Directions for this task: Reproduce the lines below word for word, and leave the pictures out of your answer.

Source data:
_ _ _

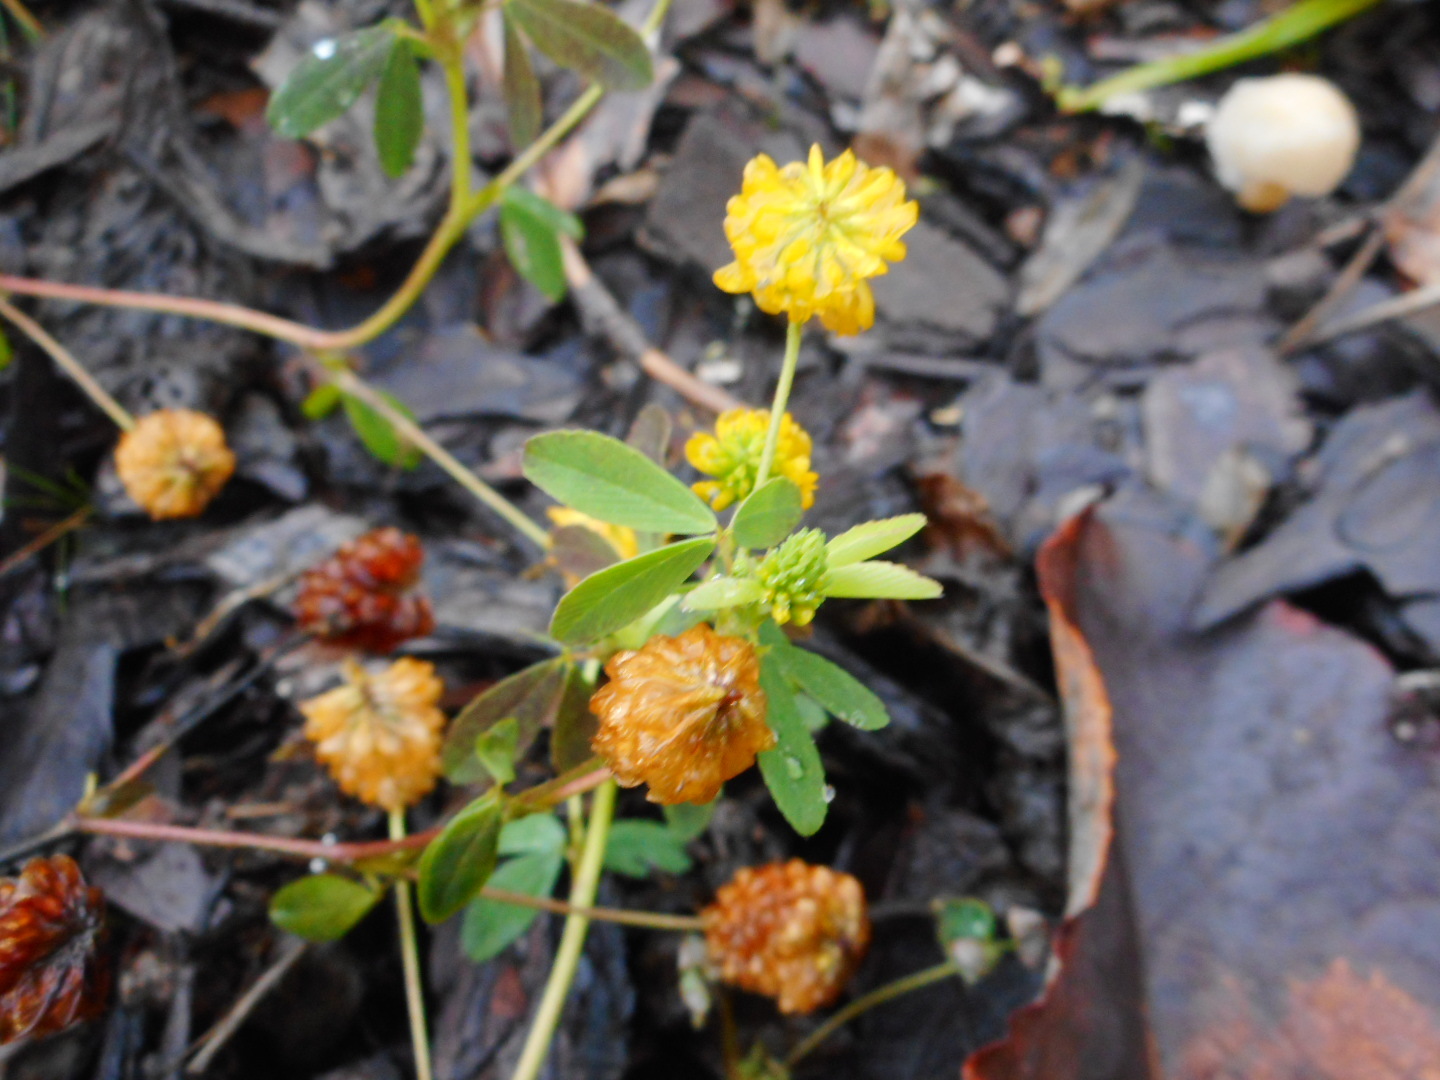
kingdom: Plantae
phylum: Tracheophyta
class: Magnoliopsida
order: Fabales
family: Fabaceae
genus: Trifolium
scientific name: Trifolium aureum
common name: Golden clover
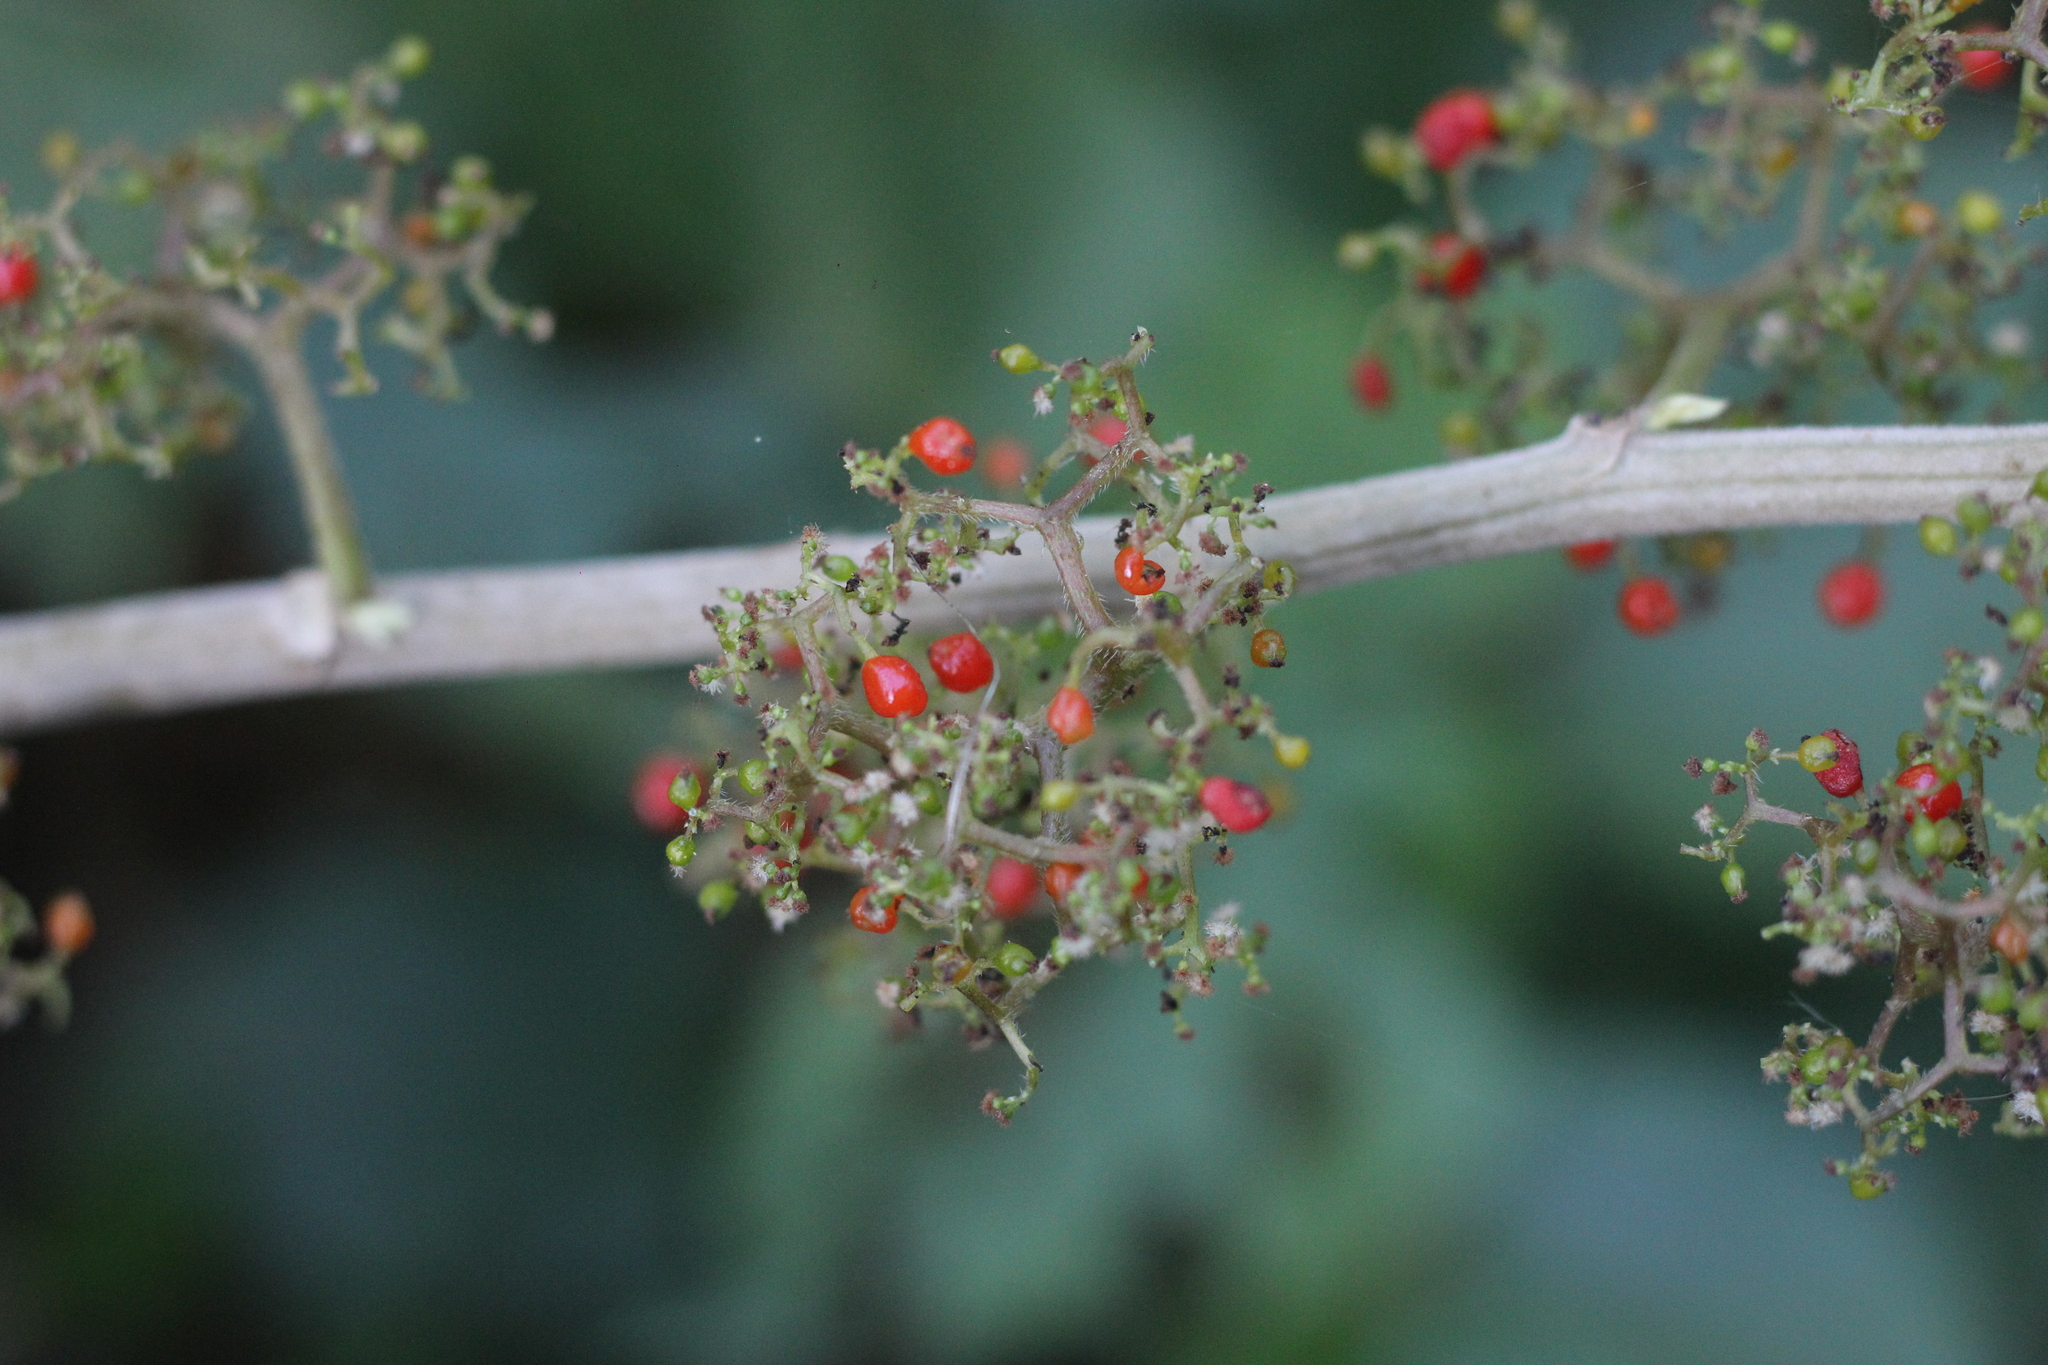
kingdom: Plantae
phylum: Tracheophyta
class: Magnoliopsida
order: Rosales
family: Urticaceae
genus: Urera
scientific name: Urera aurantiaca
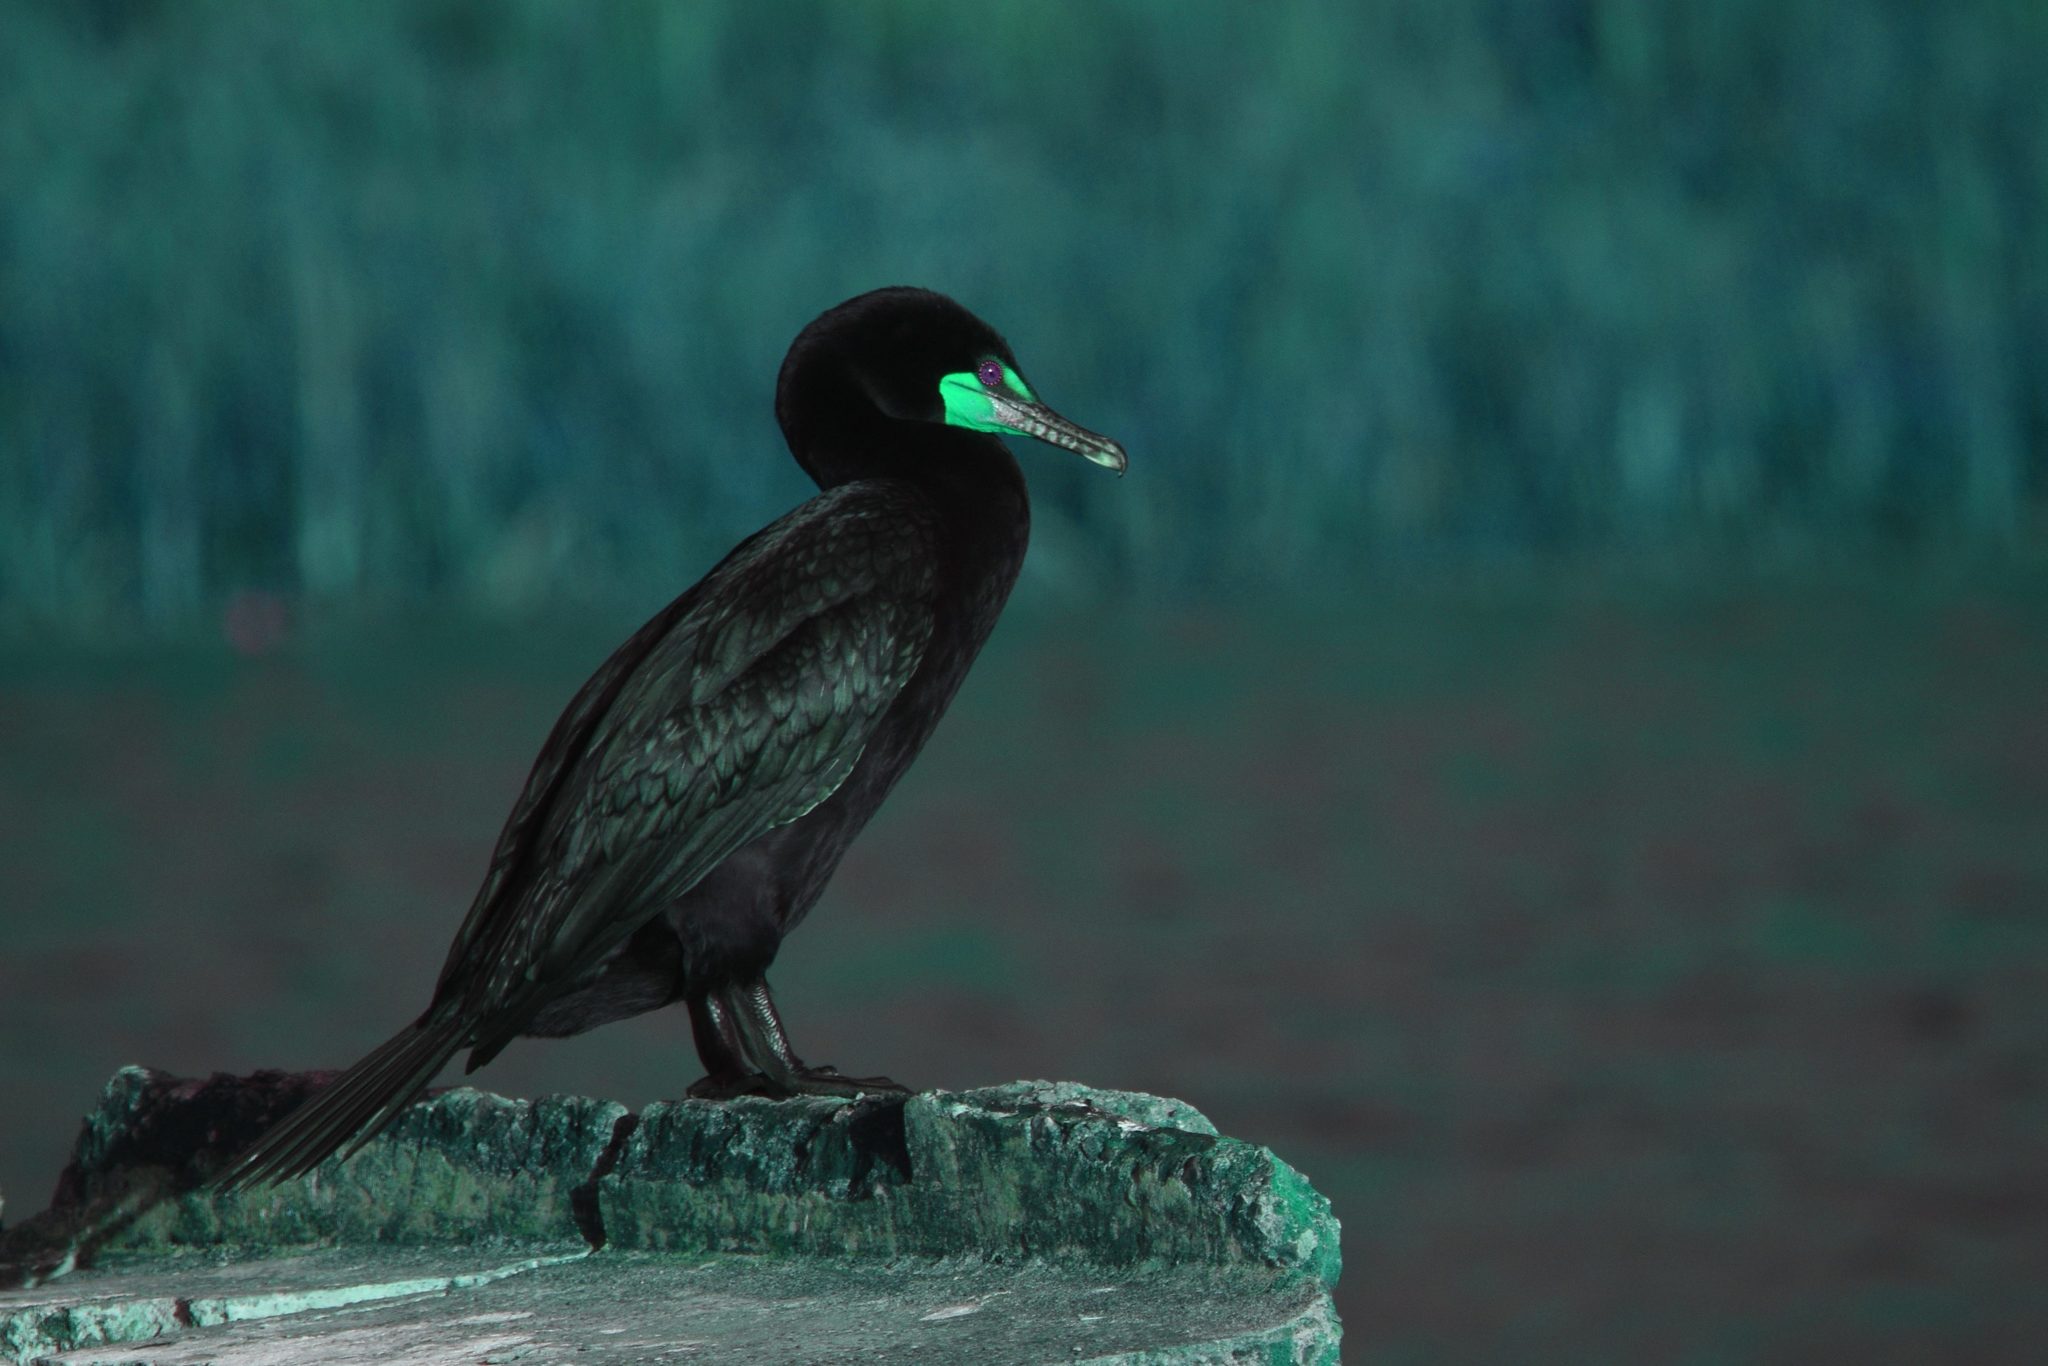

_ _ _

Task solution:
kingdom: Plantae
phylum: Tracheophyta
class: Magnoliopsida
order: Fabales
family: Fabaceae
genus: Trifolium
scientific name: Trifolium aureum
common name: Golden clover
kingdom: Plantae
phylum: Tracheophyta
class: Magnoliopsida
order: Rosales
family: Urticaceae
genus: Urera
scientific name: Urera aurantiaca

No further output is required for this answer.